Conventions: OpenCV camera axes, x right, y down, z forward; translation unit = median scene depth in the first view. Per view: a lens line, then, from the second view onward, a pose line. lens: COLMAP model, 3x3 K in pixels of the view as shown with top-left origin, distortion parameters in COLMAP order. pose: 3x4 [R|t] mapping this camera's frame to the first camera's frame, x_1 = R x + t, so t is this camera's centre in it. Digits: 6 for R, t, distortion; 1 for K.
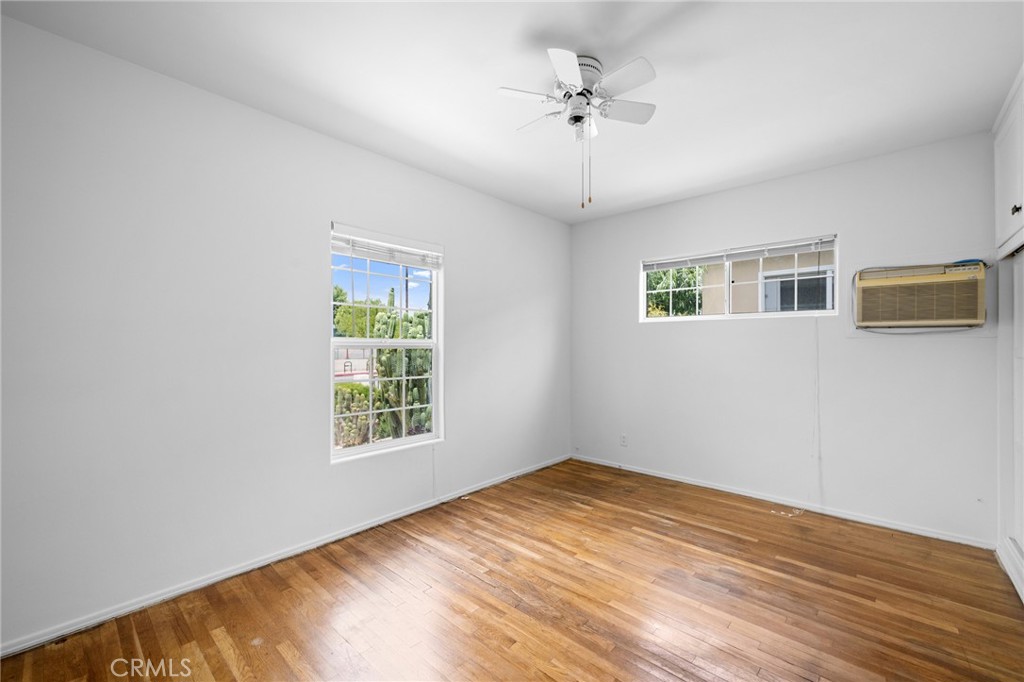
lens RADIAL K [[413.4, 0, 512.1], [0, 413.4, 345.1], [0, 0, 1]] dist [0.001314, 0.000461]
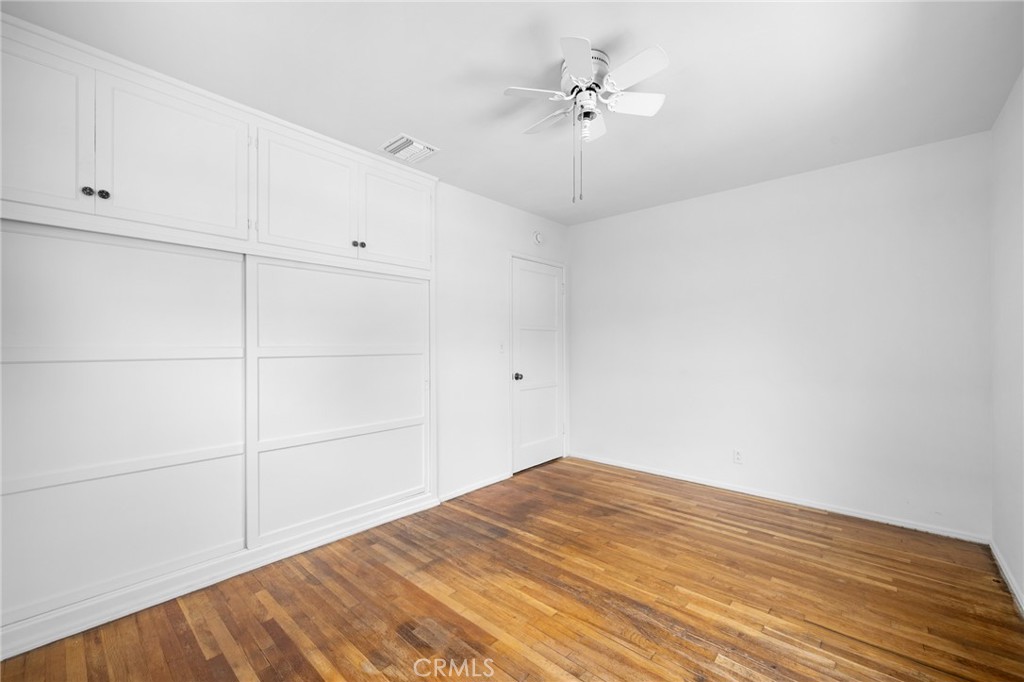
lens RADIAL K [[413.4, 0, 512.1], [0, 413.4, 345.1], [0, 0, 1]] dist [0.001314, 0.000461]
pose [[-0.999972, 0.000879, -0.007469, 0.343484], [0.000859, 0.999996, 0.002645, -0.004153], [0.007472, 0.002639, -0.999969, 1.969558]]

Exercise
Set down the material exactly as given, but print none of the pictures.

Expected answer
Conventions: OpenCV camera axes, x right, y down, z forward; translation unit = median scene depth in the first view. Per view: a lens line, then, from the second view onward, a pose line. lens: COLMAP model, 3x3 K in pixels of the view as shown with top-left origin, distortion parameters in COLMAP order. pose: 3x4 [R|t] mapping this camera's frame to the first camera's frame, x_1 = R x + t, so t is this camera's centre in it. Digits: 6 for R, t, distortion; 1 for K.
lens RADIAL K [[413.4, 0, 512.1], [0, 413.4, 345.1], [0, 0, 1]] dist [0.001314, 0.000461]
lens RADIAL K [[413.4, 0, 512.1], [0, 413.4, 345.1], [0, 0, 1]] dist [0.001314, 0.000461]
pose [[-0.999972, 0.000879, -0.007469, 0.343484], [0.000859, 0.999996, 0.002645, -0.004153], [0.007472, 0.002639, -0.999969, 1.969558]]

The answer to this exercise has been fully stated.